I really enjoyed reading Horrid. Jane was a sympathetic character and the ending was not YA – all – is – well – in -the – world, which I actually really appreciated. Loads of fun.

We Weren’t Looking To Be Found – Stephanie Kuehn

Stephanie Kuehn’s latest YA offering We Weren’t Looking To Be Found concerns the lives of Dani and Camila, two teenagers who end up as roommates at Peach Tree Hills, a live-in treatment facility for young women who suffer from addiction/mental health issues.

Dani comes from an affluent Dallas family. Her mother is a city councilor, about to make another re-election bid. Dani’s relationship with her mother is strained.

…leave it to Emmeline Rosemarie Washington to care more about our community than she cares about her only daughter’s happiness. But that’s par for the course around here, as is my insistence on ignoring her concerns. My mother only cares about the Black community so much as it can make her look good and boost her political clout…

Dani’s father is “clueless; he’s always griping about stuff like eating disorders and depression being these frivolous “white people problems””.

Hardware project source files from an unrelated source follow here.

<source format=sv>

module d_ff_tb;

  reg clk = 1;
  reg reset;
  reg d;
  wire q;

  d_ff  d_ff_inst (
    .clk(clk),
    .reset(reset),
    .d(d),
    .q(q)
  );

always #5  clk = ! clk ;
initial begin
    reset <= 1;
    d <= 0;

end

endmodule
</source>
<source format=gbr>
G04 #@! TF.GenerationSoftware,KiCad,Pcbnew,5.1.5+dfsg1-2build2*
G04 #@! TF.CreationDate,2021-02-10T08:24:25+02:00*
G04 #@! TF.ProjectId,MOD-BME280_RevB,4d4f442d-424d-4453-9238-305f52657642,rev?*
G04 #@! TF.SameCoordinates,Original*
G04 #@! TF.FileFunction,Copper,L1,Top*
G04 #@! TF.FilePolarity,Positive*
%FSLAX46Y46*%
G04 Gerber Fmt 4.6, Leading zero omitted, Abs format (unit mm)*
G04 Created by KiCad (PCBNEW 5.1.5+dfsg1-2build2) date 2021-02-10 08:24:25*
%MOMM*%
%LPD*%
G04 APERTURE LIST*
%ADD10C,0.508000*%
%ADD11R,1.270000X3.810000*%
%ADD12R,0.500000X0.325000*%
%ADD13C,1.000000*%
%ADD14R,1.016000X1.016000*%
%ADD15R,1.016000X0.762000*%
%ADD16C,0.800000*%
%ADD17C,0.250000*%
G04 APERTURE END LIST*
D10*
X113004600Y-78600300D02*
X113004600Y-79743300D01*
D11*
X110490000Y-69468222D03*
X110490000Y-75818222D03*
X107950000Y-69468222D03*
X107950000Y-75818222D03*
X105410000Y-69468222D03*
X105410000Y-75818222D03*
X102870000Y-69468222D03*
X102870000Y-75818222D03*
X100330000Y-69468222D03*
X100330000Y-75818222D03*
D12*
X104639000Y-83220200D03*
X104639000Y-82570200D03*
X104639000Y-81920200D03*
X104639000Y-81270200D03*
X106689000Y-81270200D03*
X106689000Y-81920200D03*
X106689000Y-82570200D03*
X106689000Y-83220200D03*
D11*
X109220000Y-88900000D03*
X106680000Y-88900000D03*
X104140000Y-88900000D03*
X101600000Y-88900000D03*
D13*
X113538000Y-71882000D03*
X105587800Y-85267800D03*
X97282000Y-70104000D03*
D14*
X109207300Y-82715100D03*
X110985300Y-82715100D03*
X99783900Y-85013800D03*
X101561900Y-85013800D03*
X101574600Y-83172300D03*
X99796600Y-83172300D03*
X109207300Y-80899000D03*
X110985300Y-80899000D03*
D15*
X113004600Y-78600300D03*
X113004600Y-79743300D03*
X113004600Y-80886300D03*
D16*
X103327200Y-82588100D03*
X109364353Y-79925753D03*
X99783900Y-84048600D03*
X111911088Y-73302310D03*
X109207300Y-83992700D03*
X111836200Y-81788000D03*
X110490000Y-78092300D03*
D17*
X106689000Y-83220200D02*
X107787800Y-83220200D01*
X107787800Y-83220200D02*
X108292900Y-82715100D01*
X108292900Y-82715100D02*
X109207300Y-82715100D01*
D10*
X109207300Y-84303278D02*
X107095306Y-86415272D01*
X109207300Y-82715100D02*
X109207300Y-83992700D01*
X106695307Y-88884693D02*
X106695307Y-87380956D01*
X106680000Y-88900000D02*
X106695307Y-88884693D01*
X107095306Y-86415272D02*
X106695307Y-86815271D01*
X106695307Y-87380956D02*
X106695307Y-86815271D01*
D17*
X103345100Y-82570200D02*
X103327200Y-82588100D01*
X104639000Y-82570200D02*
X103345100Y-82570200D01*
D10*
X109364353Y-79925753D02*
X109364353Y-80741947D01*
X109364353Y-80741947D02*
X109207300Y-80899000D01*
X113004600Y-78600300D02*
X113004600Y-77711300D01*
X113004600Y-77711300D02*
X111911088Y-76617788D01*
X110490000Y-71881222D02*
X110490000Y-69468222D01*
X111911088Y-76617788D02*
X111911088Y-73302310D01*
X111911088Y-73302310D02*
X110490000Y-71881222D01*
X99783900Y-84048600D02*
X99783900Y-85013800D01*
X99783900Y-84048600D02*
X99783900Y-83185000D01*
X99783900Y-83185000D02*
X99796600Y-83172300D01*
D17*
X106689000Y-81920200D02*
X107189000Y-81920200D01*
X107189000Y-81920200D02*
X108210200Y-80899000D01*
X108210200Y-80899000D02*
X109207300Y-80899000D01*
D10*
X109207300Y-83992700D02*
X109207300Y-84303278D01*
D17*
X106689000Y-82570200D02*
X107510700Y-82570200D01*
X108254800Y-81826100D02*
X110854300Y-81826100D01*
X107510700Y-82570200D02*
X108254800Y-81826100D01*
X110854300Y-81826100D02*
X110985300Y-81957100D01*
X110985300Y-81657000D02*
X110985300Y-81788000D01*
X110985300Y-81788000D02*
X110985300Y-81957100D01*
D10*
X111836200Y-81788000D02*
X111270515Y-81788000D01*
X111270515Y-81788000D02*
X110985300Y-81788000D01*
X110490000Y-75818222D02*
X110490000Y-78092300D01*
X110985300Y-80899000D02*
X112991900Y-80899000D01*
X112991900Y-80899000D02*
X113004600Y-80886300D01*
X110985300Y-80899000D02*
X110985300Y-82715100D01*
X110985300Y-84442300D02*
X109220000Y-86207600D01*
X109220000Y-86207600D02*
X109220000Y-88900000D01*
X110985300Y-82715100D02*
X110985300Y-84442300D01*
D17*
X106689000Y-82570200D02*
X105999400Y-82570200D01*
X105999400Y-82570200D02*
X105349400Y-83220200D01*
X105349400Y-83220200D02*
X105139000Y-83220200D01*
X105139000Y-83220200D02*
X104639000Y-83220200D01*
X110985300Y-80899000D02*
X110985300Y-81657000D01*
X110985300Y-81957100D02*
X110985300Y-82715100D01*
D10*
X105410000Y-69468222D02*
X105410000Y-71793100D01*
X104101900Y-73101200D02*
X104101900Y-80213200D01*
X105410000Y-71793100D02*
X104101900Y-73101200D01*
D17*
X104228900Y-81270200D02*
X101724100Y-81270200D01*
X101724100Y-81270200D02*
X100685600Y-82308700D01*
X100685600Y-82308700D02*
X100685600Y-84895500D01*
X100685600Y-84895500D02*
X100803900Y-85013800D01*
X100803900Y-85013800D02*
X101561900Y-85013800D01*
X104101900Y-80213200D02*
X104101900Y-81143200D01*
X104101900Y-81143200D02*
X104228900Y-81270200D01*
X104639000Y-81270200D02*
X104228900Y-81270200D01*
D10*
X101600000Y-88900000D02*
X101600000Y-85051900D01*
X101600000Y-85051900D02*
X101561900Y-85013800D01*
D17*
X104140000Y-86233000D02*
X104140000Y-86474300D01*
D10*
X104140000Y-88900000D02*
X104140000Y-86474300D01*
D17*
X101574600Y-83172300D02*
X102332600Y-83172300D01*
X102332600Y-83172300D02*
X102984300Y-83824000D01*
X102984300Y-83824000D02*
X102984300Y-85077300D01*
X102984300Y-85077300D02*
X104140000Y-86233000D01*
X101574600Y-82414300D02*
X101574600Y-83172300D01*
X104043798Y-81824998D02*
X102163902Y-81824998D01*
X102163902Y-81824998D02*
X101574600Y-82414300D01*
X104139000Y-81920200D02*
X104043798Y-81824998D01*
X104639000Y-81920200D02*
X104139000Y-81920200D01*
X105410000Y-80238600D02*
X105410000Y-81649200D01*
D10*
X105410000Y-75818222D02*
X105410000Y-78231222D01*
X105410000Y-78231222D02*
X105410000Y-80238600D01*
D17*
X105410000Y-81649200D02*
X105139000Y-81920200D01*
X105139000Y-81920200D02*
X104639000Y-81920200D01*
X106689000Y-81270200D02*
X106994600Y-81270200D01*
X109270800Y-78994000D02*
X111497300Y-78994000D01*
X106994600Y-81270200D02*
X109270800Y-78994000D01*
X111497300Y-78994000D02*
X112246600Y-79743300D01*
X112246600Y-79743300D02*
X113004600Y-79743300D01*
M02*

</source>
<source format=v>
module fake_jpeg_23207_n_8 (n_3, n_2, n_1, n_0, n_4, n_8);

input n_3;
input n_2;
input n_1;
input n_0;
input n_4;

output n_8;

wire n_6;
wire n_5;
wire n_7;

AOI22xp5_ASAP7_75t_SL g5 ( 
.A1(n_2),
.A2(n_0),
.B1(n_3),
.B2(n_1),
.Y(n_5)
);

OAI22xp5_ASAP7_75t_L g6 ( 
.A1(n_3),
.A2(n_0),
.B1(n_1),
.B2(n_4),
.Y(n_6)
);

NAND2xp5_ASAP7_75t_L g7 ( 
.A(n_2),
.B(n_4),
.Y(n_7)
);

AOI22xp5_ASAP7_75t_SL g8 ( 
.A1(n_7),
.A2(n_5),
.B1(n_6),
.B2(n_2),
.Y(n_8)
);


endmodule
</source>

Dani deals with her messy life by not really dealing with it at all. Instead, she self-medicates with alcohol and the pills she steals from her parents’ medicine cabinet: Xanax, Adderall and Vicodin.

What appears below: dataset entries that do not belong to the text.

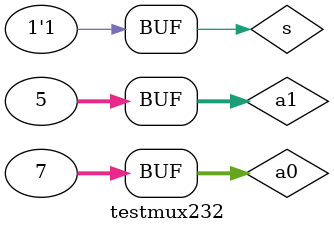
<source format=v>
`timescale 1ns / 1ps


module testmux232;

	// Inputs
	reg [31:0] a0;
	reg [31:0] a1;
	reg s;

	// Outputs
	wire [31:0] y;

	// Instantiate the Unit Under Test (UUT)
	mux2x32 uut (
		.a0(a0), 
		.a1(a1), 
		.s(s), 
		.y(y)
	);

	initial begin
		// Initialize Inputs
		a0 = 0;
		a1 = 0;
		s = 0;

		// Wait 100 ns for global reset to finish
		#100;
		
		a0 = 'b111;
		a1 = 'b101;
		
		#100;
		s = 1;
		#100;
        
		// Add stimulus here

	end
      
endmodule


</source>
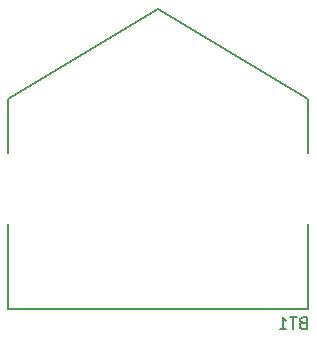
<source format=gbo>
G04 #@! TF.FileFunction,Legend,Bot*
%FSLAX46Y46*%
G04 Gerber Fmt 4.6, Leading zero omitted, Abs format (unit mm)*
G04 Created by KiCad (PCBNEW 4.0.3-stable) date Wednesday, October 19, 2016 'PMt' 12:35:23 PM*
%MOMM*%
%LPD*%
G01*
G04 APERTURE LIST*
%ADD10C,0.100000*%
%ADD11C,0.150000*%
%ADD12R,4.400000X4.400000*%
%ADD13R,5.900000X5.900000*%
G04 APERTURE END LIST*
D10*
D11*
X171450000Y-116840000D02*
X146050000Y-116840000D01*
X146050000Y-116840000D02*
X146050000Y-115570000D01*
X171450000Y-116840000D02*
X171450000Y-99060000D01*
X171450000Y-99060000D02*
X158750000Y-91440000D01*
X158750000Y-91440000D02*
X146050000Y-99060000D01*
X146050000Y-99060000D02*
X146050000Y-115570000D01*
X170965714Y-118038571D02*
X170822857Y-118086190D01*
X170775238Y-118133810D01*
X170727619Y-118229048D01*
X170727619Y-118371905D01*
X170775238Y-118467143D01*
X170822857Y-118514762D01*
X170918095Y-118562381D01*
X171299048Y-118562381D01*
X171299048Y-117562381D01*
X170965714Y-117562381D01*
X170870476Y-117610000D01*
X170822857Y-117657619D01*
X170775238Y-117752857D01*
X170775238Y-117848095D01*
X170822857Y-117943333D01*
X170870476Y-117990952D01*
X170965714Y-118038571D01*
X171299048Y-118038571D01*
X170441905Y-117562381D02*
X169870476Y-117562381D01*
X170156191Y-118562381D02*
X170156191Y-117562381D01*
X169013333Y-118562381D02*
X169584762Y-118562381D01*
X169299048Y-118562381D02*
X169299048Y-117562381D01*
X169394286Y-117705238D01*
X169489524Y-117800476D01*
X169584762Y-117848095D01*
%LPC*%
D12*
X158750000Y-106680000D03*
D13*
X145950000Y-106680000D03*
X171550000Y-106680000D03*
M02*

</source>
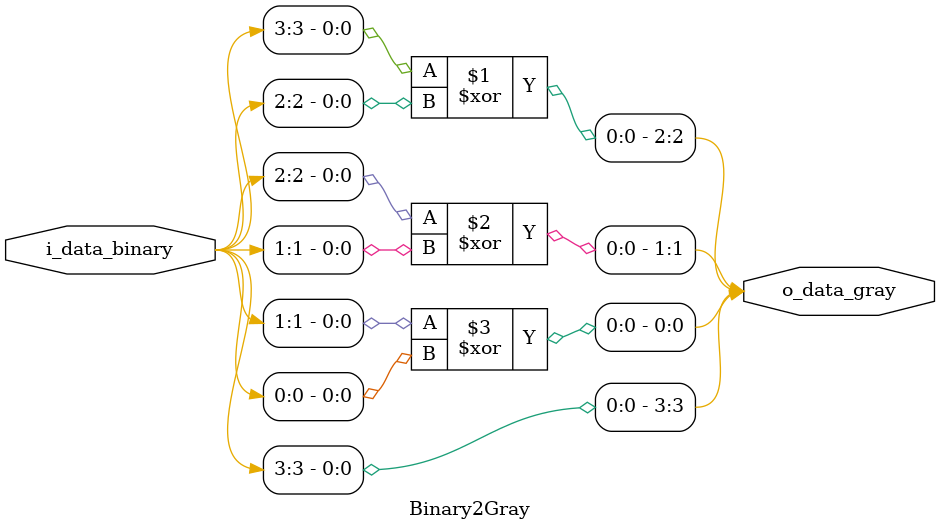
<source format=v>
module Binary2Gray #(
    parameter WIDTH = 4
) (
    input       wire        [WIDTH-1:0]         i_data_binary,
    output      wire        [WIDTH-1:0]         o_data_gray
);

genvar i;
generate
    for (i = WIDTH-2 ; i >= 0 ; i = i - 1) begin
        assign o_data_gray[i] = i_data_binary[i+1] ^ i_data_binary[i];
    end
endgenerate

assign o_data_gray[WIDTH-1] = i_data_binary[WIDTH-1];

// assign o_data_gray = (i_data_binary >> 1) ^ i_data_binary; // another solution

endmodule
</source>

Camila comes from decidedly less affluent circumstances. She lives in Lamont, Georgia where “A foulness […] clings to our clothes, seeps into our skin, and haunts our dreams.” Her father is from Colombia and her mother is Mexican American and although she knows they love her, she doesn’t feel as though they understand her. What Camila wants more than anything is to attend Fieldbrook, a prestigious dance school in New Jersey. She’s auditioned twice before and failed to gain entry; she’s hoping this time will be different. And when it is different, and then her plans are kiboshed, Camila takes drastic measures.

When their lives go off the rails, Camila and Dani end up at Peach Tree Hills. Peach Tree Hills is “the best place for adolescent girls, especially girls of color. The staff is very diverse and sensitive to context and culture.” Neither girl wants to be there, but it is also clear that they have a lot to work through in order to become whole and healthy.

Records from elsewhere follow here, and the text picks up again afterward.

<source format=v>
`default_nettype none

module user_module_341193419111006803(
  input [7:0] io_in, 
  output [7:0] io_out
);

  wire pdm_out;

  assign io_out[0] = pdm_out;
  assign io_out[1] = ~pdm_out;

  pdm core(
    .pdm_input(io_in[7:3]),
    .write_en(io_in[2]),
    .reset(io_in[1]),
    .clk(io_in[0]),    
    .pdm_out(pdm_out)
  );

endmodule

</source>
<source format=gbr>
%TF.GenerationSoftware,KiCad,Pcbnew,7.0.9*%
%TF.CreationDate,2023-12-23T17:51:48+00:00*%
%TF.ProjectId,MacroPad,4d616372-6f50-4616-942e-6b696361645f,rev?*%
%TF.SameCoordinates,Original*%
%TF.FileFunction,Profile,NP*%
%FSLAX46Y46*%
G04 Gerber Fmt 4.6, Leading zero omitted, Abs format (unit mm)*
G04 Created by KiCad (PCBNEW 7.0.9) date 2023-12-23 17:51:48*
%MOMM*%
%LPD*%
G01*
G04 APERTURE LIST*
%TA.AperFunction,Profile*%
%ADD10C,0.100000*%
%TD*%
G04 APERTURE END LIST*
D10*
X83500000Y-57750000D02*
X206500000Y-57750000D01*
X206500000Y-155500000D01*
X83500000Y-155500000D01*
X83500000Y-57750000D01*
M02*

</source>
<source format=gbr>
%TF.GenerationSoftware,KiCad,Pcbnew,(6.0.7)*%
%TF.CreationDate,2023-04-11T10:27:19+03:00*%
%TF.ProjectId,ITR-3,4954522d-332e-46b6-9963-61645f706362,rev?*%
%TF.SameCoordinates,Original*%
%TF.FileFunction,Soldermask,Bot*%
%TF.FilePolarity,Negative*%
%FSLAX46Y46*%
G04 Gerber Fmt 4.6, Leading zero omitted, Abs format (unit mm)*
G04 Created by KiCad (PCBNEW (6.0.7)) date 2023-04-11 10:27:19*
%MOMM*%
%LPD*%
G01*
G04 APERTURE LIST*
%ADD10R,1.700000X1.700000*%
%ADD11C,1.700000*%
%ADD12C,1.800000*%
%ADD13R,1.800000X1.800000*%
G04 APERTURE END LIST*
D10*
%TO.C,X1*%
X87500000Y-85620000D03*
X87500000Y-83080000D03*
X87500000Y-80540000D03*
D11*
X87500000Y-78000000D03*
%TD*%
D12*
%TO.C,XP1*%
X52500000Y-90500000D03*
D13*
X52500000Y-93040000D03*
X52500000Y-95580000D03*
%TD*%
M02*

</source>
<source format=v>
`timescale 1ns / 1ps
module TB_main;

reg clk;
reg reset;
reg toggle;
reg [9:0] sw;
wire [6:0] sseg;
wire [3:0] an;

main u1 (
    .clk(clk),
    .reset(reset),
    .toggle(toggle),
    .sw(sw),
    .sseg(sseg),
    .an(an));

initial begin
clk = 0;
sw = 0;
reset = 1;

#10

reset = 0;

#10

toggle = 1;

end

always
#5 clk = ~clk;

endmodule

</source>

Kuehn is a clinical psychologist and it would probably be easy for this book to feel didactic, but it doesn’t. The professionals who work with the girls certainly sound authentic, but they don’t “instruct” the reader or the characters. More importantly, they aren’t able to wave a magic wand and fix these girls. Each of the main characters are a work in progress and the work is often messy and difficult. Often, it’s two steps forward and one step back.

I have read several other books by Kuehn (Charm & Strange, Complicit, Delicate Monsters, and When I Am Through With You) and each of those books had a sort of psychological suspense element. We Weren’t Looking To Be Found does have a teensy mystery, which I think is oversold in the book’s synopsis. The book really doesn’t need it anyway. Camila and Dani are engaging, and intelligent narrators (they take turns telling their story) and their journey to healing — while certainly not easy — is more than enough to keep readers engaged.